My point is that the climate crisis is not going to be solved by personal sacrifice. It will be solved by electing the right people, passing the right laws, drafting the right regulations, signing the right treaties — and respecting those treaties already signed, particularly with indigenous nations. It will be solved by holding the companies and people who have made billions off our shared atmosphere to account.

Step 3: Join an effective group.

These sweeping, systemic changes are complicated and will be hard won. No single person alone can make them happen. Luckily, there are already dozens if not hundreds of groups dedicated to climate activism. Some are local and focused on stopping particular fossil-fuel projects, like Rogue Climate in Southern Oregon, with which I am working. Others are national and focused on changing federal policy, like Zero Hour and the Sunrise Movement. Still others, like Greta Thunberg’s Fridays for Future, are international and focused on putting moral pressure on climate negotiators and governments around the world. Groups like Project Drawdown research the nuts and bolts of decarbonizing the world. Climate change is linked to income inequality and injustice, so if your passion is fighting for racial justice, the rights of the poor, or indigenous rights and sovereignty, that works, too. Or you might volunteer for a climate-focused local or national political candidate.

Step 4: Define your role.

The power of these groups is not simply strength in numbers. They work well because they divide up the work that needs to be done and give each task to those best suited to it. This also makes the fight less daunting. Instead of trying to become an expert in international regulatory law, global supply chains, atmospheric science and the art of protest, you can offer the skills and resources you already have, and trust that other people with complementary skills are doing what they can do, too. If you are a writer, you can write letters to the editor, newsletters and fliers. If you are strong, you can lift boxes. If you are rich, you can donate money. Only you know what and how much you can reasonably do. Take care not to overdo it at first and risk burning out. Set a sustainable level of involvement for yourself and keep it up. As a bonus, working with a group will increase the richness and diversity of your personal relationships, and may well temper your climate anxiety and depression.

Step 5: Know what you are fighting for, not just what you are fighting against.

Even though keeping global warming under 2.7 degrees Fahrenheit (1.5 degrees Celsius) would absolutely be better than 3.6 degrees Fahrenheit (2 degrees Celsius) of warming, there is no threshold that means that it is “too late” or that we are “doomed.” The lower, the better. It is always worth fighting.

As we fight, it is important for our mental health and motivation to have an image in mind of our goal: a realistically good future.

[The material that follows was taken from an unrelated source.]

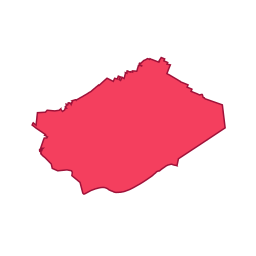 Navolato, Sinaloa, Mexico (Robinson projection), rotated 292°
{"feature_id": "50627088B58275904386471", "entity_name": "Navolato", "entity_type": "district", "adm_level": 2, "iso_a3": "MEX", "parent_name": "Mexico", "parent_adm1": "Sinaloa", "projection": "robinson", "projection_center": [-107.725, 24.725], "detail": "fine", "context": "isolated", "style": "filled", "palette": "rose", "viewbox_px": 256, "rotation_deg": 292, "n_neighbors": 0, "source": "geoboundaries", "source_scale": "gbopen_adm2", "svg_char_len": 5032}
<svg xmlns="http://www.w3.org/2000/svg" viewBox="0 0 256 256"><g transform="rotate(292 128 128)"><path d="M50.7,110.5L50.5,111.0L50.3,111.5L50.2,111.9L51.0,112.8L56.2,117.1L59.4,120.6L60.5,122.1L61.5,123.4L62.4,124.8L63.0,125.9L63.5,127.0L63.6,127.3L63.7,127.5L63.8,127.7L63.8,127.9L63.9,128.1L63.9,128.3L64.0,128.6L64.1,128.8L64.1,129.0L64.1,129.3L64.1,129.7L64.1,129.9L64.1,130.2L64.1,130.9L64.1,131.8L63.9,132.2L63.7,132.9L63.6,133.4L63.5,133.8L63.5,134.1L63.5,134.3L63.5,134.5L63.5,135.0L63.5,135.4L63.4,135.8L63.4,136.2L63.4,136.3L63.5,136.6L63.5,137.2L63.5,137.4L63.5,137.8L63.5,138.1L63.4,138.5L63.5,138.7L63.5,139.0L63.4,139.2L63.5,139.4L63.5,139.7L63.6,140.4L63.7,140.8L63.8,141.1L64.0,141.6L64.2,141.9L64.3,142.2L64.5,142.6L64.7,143.2L65.2,144.0L65.4,144.5L65.5,144.7L65.6,145.0L65.8,145.3L65.9,145.6L66.2,145.8L66.3,146.1L66.4,146.3L66.6,146.6L66.7,146.8L67.3,147.7L67.4,147.9L67.5,148.0L67.9,148.5L68.2,148.9L68.5,149.2L69.5,150.3L69.8,150.6L69.9,150.8L70.0,150.9L70.2,151.1L70.5,151.4L71.0,151.9L71.5,152.5L73.1,153.9L74.7,155.3L76.2,156.5L78.1,158.0L80.7,160.1L83.7,162.3L87.8,165.1L93.0,168.5L94.6,169.2L97.0,170.5L97.7,170.7L98.1,170.8L99.6,172.4L99.8,173.0L100.3,173.4L102.2,174.4L107.3,177.7L108.6,178.9L110.1,180.9L110.8,182.1L110.8,183.8L111.0,185.2L111.2,185.9L111.3,187.1L111.4,187.6L111.5,187.5L111.8,187.4L112.7,187.3L118.4,186.3L141.0,201.9L164.5,218.0L184.8,206.8L184.0,189.3L183.9,188.8L184.2,187.9L184.6,187.4L184.6,187.2L184.5,186.9L184.4,186.6L184.5,186.3L184.8,186.0L185.8,185.2L186.7,184.5L186.8,184.3L186.9,184.1L186.7,183.7L186.2,182.9L185.5,182.2L185.5,180.7L185.6,179.4L185.6,172.7L187.9,172.8L188.0,172.7L188.0,171.4L188.0,167.5L190.5,167.5L190.5,164.8L190.5,162.2L190.5,159.6L190.5,159.4L190.8,159.1L190.8,158.9L191.0,157.4L191.3,155.8L191.6,153.7L192.1,150.4L192.7,146.4L192.8,145.3L193.0,143.7L196.9,143.6L197.0,143.6L198.1,143.6L198.3,143.6L198.5,143.6L202.4,143.6L201.8,140.3L203.6,140.3L203.7,137.7L203.7,136.1L204.1,136.1L205.8,136.1L205.8,135.4L205.8,134.9L205.8,134.7L205.8,134.0L205.8,132.4L203.7,132.0L202.2,131.7L202.1,131.8L202.1,132.0L201.8,132.1L201.2,132.2L201.2,131.6L200.6,131.5L200.6,131.4L200.5,126.9L200.5,124.8L200.4,124.4L200.4,123.3L200.5,122.5L200.5,122.4L199.7,122.3L199.7,120.7L199.6,120.0L198.7,119.4L198.4,119.2L197.0,117.9L196.8,117.6L196.6,117.5L196.5,117.4L196.4,117.3L196.0,117.2L195.6,116.9L194.0,116.2L193.4,115.9L192.9,115.7L192.7,115.5L192.7,115.4L192.6,115.0L192.6,114.9L192.6,114.7L192.4,114.4L192.2,114.4L191.8,114.4L191.8,114.5L191.8,114.9L190.9,115.0L190.9,117.4L190.6,117.4L190.6,116.9L190.6,116.5L190.6,116.1L190.6,115.4L190.6,114.8L190.6,114.7L189.6,114.7L189.6,114.3L187.9,114.5L186.2,114.6L185.0,114.8L183.9,114.8L183.8,114.5L183.7,114.0L183.6,113.9L183.4,113.1L183.2,112.5L183.0,111.9L182.9,111.6L182.7,111.1L182.6,110.7L181.6,111.2L181.6,110.7L181.4,110.5L181.2,109.8L181.1,109.2L180.7,109.2L180.7,108.9L180.7,108.5L180.6,107.9L180.6,107.5L180.6,107.3L180.7,106.9L180.7,106.7L180.8,106.4L180.7,106.1L180.5,105.7L178.3,106.4L178.3,104.8L177.5,105.2L177.4,105.2L175.8,105.4L173.6,105.7L172.4,105.8L172.6,104.4L172.8,103.5L169.3,103.3L169.6,101.6L172.5,101.9L172.5,99.6L169.4,99.6L169.1,97.0L165.7,96.9L166.3,89.9L163.1,88.3L156.6,85.2L156.9,84.7L156.4,84.4L155.5,83.9L155.0,83.7L153.9,83.0L152.8,82.5L152.1,82.1L151.4,81.7L151.2,81.6L150.3,81.2L150.1,81.0L149.7,80.9L149.3,80.6L149.0,80.5L148.0,80.0L147.1,79.3L146.8,79.0L145.6,78.1L145.4,78.1L145.2,77.9L142.9,76.2L142.2,75.6L140.9,74.6L140.3,74.2L137.9,72.2L136.9,71.5L136.1,70.8L135.8,70.6L135.4,70.2L134.9,69.8L134.6,69.5L134.4,69.5L134.6,69.0L134.6,68.9L134.5,68.7L133.7,67.7L133.2,67.1L133.0,66.8L132.5,66.2L132.5,66.6L131.7,66.5L131.2,66.3L130.7,66.2L130.7,66.5L129.7,66.5L129.1,66.5L128.5,66.5L128.7,66.3L128.9,65.8L129.2,65.3L129.4,64.9L129.4,64.7L129.1,64.8L129.0,63.2L128.7,63.1L127.9,63.3L127.1,63.4L127.1,63.1L127.0,62.8L126.9,62.3L127.0,61.8L127.0,61.7L126.8,61.8L126.7,61.8L126.4,62.0L126.0,62.8L125.9,62.8L125.7,62.6L124.1,61.9L123.4,63.3L123.3,63.6L123.2,63.5L123.1,63.4L122.7,62.4L122.2,62.4L121.7,62.4L121.1,62.5L120.9,62.5L120.7,62.3L120.6,62.2L120.4,62.2L118.8,61.0L119.5,59.8L120.1,58.7L120.6,58.5L119.6,58.0L118.8,57.7L118.6,57.5L116.4,53.7L114.2,46.4L111.7,45.5L108.3,38.3L103.9,39.5L103.4,39.7L102.3,40.0L101.9,40.1L100.9,40.4L99.3,40.8L98.0,41.2L97.6,41.3L96.2,41.7L96.5,40.9L96.5,40.7L96.7,40.1L97.1,38.9L97.1,38.6L97.3,38.2L96.8,38.0L96.2,38.0L95.4,38.0L94.8,38.0L94.7,38.4L94.7,38.5L94.4,39.5L94.0,41.0L93.5,42.5L92.2,48.6L92.2,48.8L91.9,50.0L91.6,51.4L91.2,53.1L91.0,53.9L90.0,53.5L90.0,55.0L89.7,55.4L89.6,56.7L88.4,56.5L87.5,54.5L87.3,54.1L86.0,54.1L85.5,54.1L77.6,54.5L76.4,54.6L77.4,56.9L76.1,56.3L75.9,55.9L75.1,56.5L74.5,56.5L74.4,56.1L74.8,55.3L75.5,55.1L75.0,54.1L74.5,54.2L73.3,54.9L72.9,56.4L72.3,56.8L72.2,56.6L71.9,56.6L71.7,56.8L71.2,57.2L71.1,57.9L70.9,58.2L70.6,58.6L70.2,59.6L69.7,61.3L69.4,62.3L65.9,70.3L62.2,72.9L62.0,78.9L66.3,87.1L67.2,91.6L66.0,93.0L62.8,93.8L59.6,103.9L50.7,110.5Z" fill="#f43f5e" stroke="#9f1239" stroke-width="1.5"/></g></svg>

Imagine dense but livable cities veined with public transit and leafy parks, infrastructure humming away to remove carbon dioxide from the atmosphere, fake meat that tastes better than the real thing, species recovering and rewilding the world, the rivers silver with fish, the skies musical with flocking birds.

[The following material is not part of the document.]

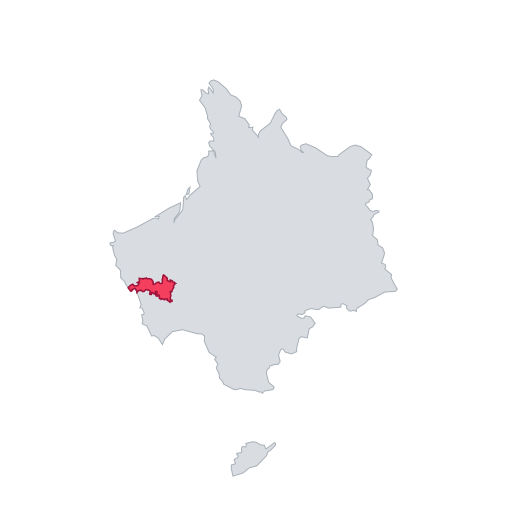 where Haute-Garonne sits in France, rotated 52°
{"feature_id": "FRA-5298", "entity_name": "Haute-Garonne", "entity_type": "Metropolitan department", "adm_level": 1, "iso_a3": "FRA", "parent_name": "France", "parent_adm1": "", "projection": "albers", "projection_center": [1.234, 43.301], "detail": "fine", "context": "in_parent", "style": "filled", "palette": "rose", "viewbox_px": 512, "rotation_deg": 52, "n_neighbors": 0, "source": "natural_earth", "source_scale": "10m", "svg_char_len": 6773}
<svg xmlns="http://www.w3.org/2000/svg" viewBox="0 0 512 512"><g transform="rotate(52 256 256)"><path d="M361.5,210.9L358.9,212.6L357.5,215.7L355.9,216.5L352.8,216.8L351.2,215.0L347.5,216.5L346.2,218.5L348.5,220.7L341.8,230.8L337.2,233.6L336.6,240.0L331.3,245.0L329.5,250.1L329.4,251.1L330.9,252.6L330.5,255.9L327.7,258.2L327.9,260.2L328.7,260.5L333.0,258.6L334.5,256.6L333.5,254.0L337.7,250.5L345.5,250.8L346.7,255.0L346.0,258.7L352.1,266.1L347.5,270.0L347.3,272.5L352.9,279.9L356.4,283.0L355.0,288.3L349.8,292.1L346.3,292.0L344.9,293.0L345.2,294.6L347.9,299.2L354.0,301.9L355.1,305.5L353.6,306.9L351.2,312.5L352.6,315.1L352.2,316.3L352.9,318.1L354.6,319.8L363.1,323.8L370.5,322.4L371.7,325.0L367.6,332.4L368.1,335.6L365.8,335.8L365.5,337.0L361.1,339.7L354.1,347.4L350.7,349.7L349.5,353.5L347.6,355.6L337.0,360.4L335.0,359.6L329.7,360.0L326.3,357.6L319.9,356.3L317.6,352.6L311.7,352.1L311.3,349.6L303.2,352.3L291.5,349.3L287.3,345.7L284.0,346.8L281.1,350.2L268.8,359.3L264.1,368.5L265.3,379.1L268.3,384.2L260.5,383.6L256.0,385.2L254.8,387.5L243.9,385.0L239.9,387.2L238.8,387.1L237.3,384.9L232.0,382.4L232.8,380.6L232.0,379.1L227.0,377.9L225.3,379.4L223.4,376.3L209.3,371.5L207.1,371.5L206.1,376.3L197.1,376.1L195.8,375.2L190.0,376.1L183.9,371.6L177.0,372.3L172.8,367.6L168.8,367.2L163.0,364.7L160.5,363.3L160.2,362.0L158.4,364.0L156.3,363.5L155.8,362.8L157.3,360.3L157.7,357.4L150.5,354.9L148.7,352.7L148.7,351.6L152.6,350.7L156.2,346.7L160.0,331.9L162.9,314.4L164.7,311.1L166.9,310.3L165.2,307.8L163.0,310.9L164.8,294.8L167.6,282.7L173.3,287.9L174.6,290.1L176.2,297.3L179.4,300.4L177.3,297.4L175.4,287.8L174.2,285.0L165.1,276.7L164.9,274.9L168.9,276.0L167.4,269.9L166.8,257.3L161.3,255.9L152.6,250.2L146.8,240.3L146.3,236.7L148.0,233.0L146.7,230.5L144.2,228.7L146.3,225.5L148.1,225.3L154.4,227.4L149.3,224.1L140.9,224.8L137.6,223.6L137.1,221.3L139.5,218.5L136.8,216.5L132.0,216.7L131.5,215.9L133.0,213.9L131.8,213.1L127.9,213.7L125.7,212.9L123.7,210.4L117.5,209.5L116.2,208.1L107.7,204.8L98.6,204.7L96.4,199.8L91.1,197.2L92.3,195.7L97.8,194.7L99.0,193.4L95.1,191.2L93.9,189.2L101.2,189.2L98.0,186.9L90.9,186.6L90.2,183.7L91.3,180.8L95.6,178.5L106.0,176.4L113.4,176.7L118.9,173.7L124.1,173.1L129.0,175.0L135.3,183.6L140.8,180.2L148.7,180.6L150.3,182.7L152.6,179.1L154.2,181.3L164.0,180.9L161.8,179.4L160.1,175.8L160.1,162.9L155.5,153.4L154.4,149.9L154.8,147.1L160.5,147.8L165.3,146.7L167.5,147.6L167.9,153.6L169.8,157.2L183.0,158.6L190.6,160.6L197.1,157.3L203.1,155.8L203.6,155.0L200.2,155.3L197.0,153.8L196.6,152.2L198.3,147.5L207.5,142.4L220.8,138.1L224.3,135.2L228.2,129.8L227.3,128.5L227.8,114.1L229.7,109.4L234.7,105.9L247.4,102.3L249.0,106.9L249.0,109.4L252.4,113.4L254.1,114.7L259.7,112.4L262.4,116.1L263.3,120.3L270.1,121.9L272.3,127.4L273.5,126.1L277.7,126.2L279.7,126.6L282.5,129.0L281.8,132.3L283.1,133.9L282.0,137.0L282.9,138.2L290.7,137.9L293.0,136.5L293.9,133.4L296.2,131.5L297.1,132.0L295.9,137.7L297.0,139.2L297.8,143.2L300.7,143.4L306.7,146.4L311.8,151.6L317.8,150.4L322.7,153.1L327.5,151.2L332.2,152.6L333.9,154.1L338.7,161.4L342.0,159.6L344.4,160.4L345.3,162.5L354.1,160.6L355.8,162.6L357.7,163.3L369.2,165.2L369.6,168.0L363.7,176.7L361.7,188.4L360.1,192.6L359.6,195.6L360.3,197.6L360.2,200.8L359.4,208.4L360.3,210.5L361.5,210.9ZM417.9,362.8L417.8,367.6L419.9,370.9L421.8,384.6L418.8,391.6L419.0,399.7L415.3,409.7L407.8,406.1L405.5,403.9L407.1,400.1L402.8,398.5L403.5,394.9L402.9,393.1L400.0,393.2L399.7,392.3L401.6,389.4L401.4,387.7L398.5,385.8L397.8,383.9L400.2,381.6L398.9,379.8L397.4,379.4L400.4,372.9L402.6,370.7L408.0,368.5L410.0,366.0L413.7,366.9L414.2,366.2L414.5,356.2L415.7,355.9L417.0,357.1L417.9,362.8ZM165.7,270.6L164.8,273.4L161.4,268.4L161.1,265.6L165.7,270.6Z" fill="#d9dde1" stroke="#a8b0b8" stroke-width="1"/><path d="M209.6,371.6L209.2,371.6L208.4,371.2L208.0,371.2L207.3,371.2L206.8,371.4L206.6,371.9L206.7,372.6L206.3,373.5L206.6,373.9L206.4,374.0L206.2,374.5L206.5,374.6L206.8,375.0L207.0,375.5L206.9,376.0L206.7,376.3L206.4,376.5L205.6,376.3L202.6,376.4L202.2,376.2L202.2,375.7L201.9,373.8L202.0,371.8L202.2,371.0L202.5,370.4L203.0,370.3L204.2,370.5L205.0,369.9L206.5,367.6L206.4,367.2L206.0,366.1L205.6,365.1L204.8,365.4L204.1,365.9L203.8,366.0L203.8,365.6L203.9,365.1L204.4,364.2L204.6,363.7L201.7,361.8L203.2,360.3L203.6,359.7L203.9,359.4L204.6,359.2L204.8,358.9L204.7,358.6L204.7,358.2L204.7,357.9L205.6,357.1L205.9,356.6L205.7,356.0L206.4,355.9L207.0,355.6L208.2,354.0L209.0,353.5L209.6,352.9L209.9,352.7L210.0,352.7L212.9,352.9L213.5,353.2L214.6,354.3L215.0,354.5L215.6,353.9L215.8,352.8L215.9,350.7L216.4,349.2L216.7,348.6L218.2,348.7L219.3,347.9L219.6,346.6L218.5,345.5L216.7,344.3L216.5,344.2L216.4,343.5L216.3,343.3L216.1,343.2L215.5,342.7L214.4,341.6L214.1,340.9L214.0,340.5L216.3,339.9L217.5,339.9L218.3,339.6L219.0,339.6L219.4,340.0L219.8,340.5L220.3,340.9L220.9,340.9L223.5,339.4L223.3,339.1L222.6,338.8L222.1,338.4L223.9,337.3L224.5,337.3L225.1,337.5L225.4,337.5L225.7,337.4L226.2,336.7L226.5,336.5L226.9,336.8L227.1,336.8L227.4,336.7L227.9,336.3L228.2,336.2L228.0,337.3L228.7,338.8L228.8,339.6L229.5,340.0L230.3,340.3L230.3,340.6L231.2,343.0L231.5,343.3L232.0,343.8L232.2,344.2L232.3,344.7L232.0,344.8L231.7,344.9L231.5,345.2L231.3,345.6L233.8,347.0L234.5,347.2L234.9,347.6L235.9,349.0L236.2,349.3L236.9,349.8L237.6,350.4L237.9,350.5L238.3,350.3L238.8,349.6L239.0,349.4L239.4,349.5L239.8,349.8L240.0,350.2L239.9,350.5L239.6,350.8L239.4,351.2L239.4,351.8L239.5,352.3L237.6,352.6L236.9,352.9L236.6,353.1L236.3,353.3L236.0,353.3L235.9,353.2L235.8,352.8L235.8,352.6L235.6,352.4L235.2,352.3L234.9,352.6L234.9,352.8L234.8,353.0L234.7,353.1L234.5,353.3L234.3,353.5L234.2,353.7L234.1,354.0L234.2,354.4L234.3,354.6L234.3,354.9L234.1,355.2L233.9,355.3L233.3,355.3L232.7,355.5L232.4,355.6L232.3,355.8L232.3,356.0L232.3,356.3L231.9,356.7L231.8,357.0L231.7,357.5L231.1,357.2L230.7,357.6L230.4,358.1L230.0,358.2L229.9,358.0L229.7,357.7L229.3,357.5L228.7,357.6L228.2,357.3L227.3,356.5L226.8,356.6L226.6,357.1L226.8,357.4L227.0,357.8L227.0,358.0L226.7,358.8L226.1,359.2L225.5,359.2L225.0,358.8L224.9,358.6L225.1,358.0L225.0,357.7L223.9,356.5L223.4,356.2L222.8,356.1L222.3,356.4L222.2,357.3L222.5,357.7L223.8,358.2L224.1,358.6L223.9,359.1L223.3,359.5L222.3,360.0L221.2,360.0L220.7,360.2L220.3,360.7L220.4,361.1L221.5,361.6L221.9,362.2L220.8,363.3L220.4,363.2L220.2,362.9L219.9,362.5L219.6,362.0L218.3,361.2L218.1,361.1L217.9,361.1L217.1,361.5L216.7,361.5L216.3,361.7L216.1,362.4L215.9,362.6L215.6,362.8L215.2,362.9L214.9,363.1L214.7,363.5L214.7,364.3L215.0,365.9L214.8,366.5L214.4,367.0L214.0,367.3L212.9,367.5L212.3,367.5L212.1,367.7L212.0,367.9L211.9,368.4L211.9,368.6L211.7,368.8L211.3,369.0L211.1,369.2L211.0,370.0L211.5,372.3L210.5,371.7L210.1,371.6L209.6,371.6Z" fill="#f43f5e" stroke="#9f1239" stroke-width="1.5"/></g></svg>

This is a future where the economic inequality, racism and colonialism that made decades of inaction on climate change possible has been acknowledged and is being addressed. It is a time of healing. Many ecosystems have changed, but natural resilience and thoughtful human assistance is preventing most species from going extinct. This is a future in which children don’t need to take to the streets in protest and alarm, because their parents and grandparents took action. Instead, they are climbing trees.

This future is still possible. But it will only come to pass if we shed our shame, stop focusing on ourselves, join together and demand it.

Emma Marris is the author of “Rambunctious Garden: Saving Nature in a Post-Wild World.”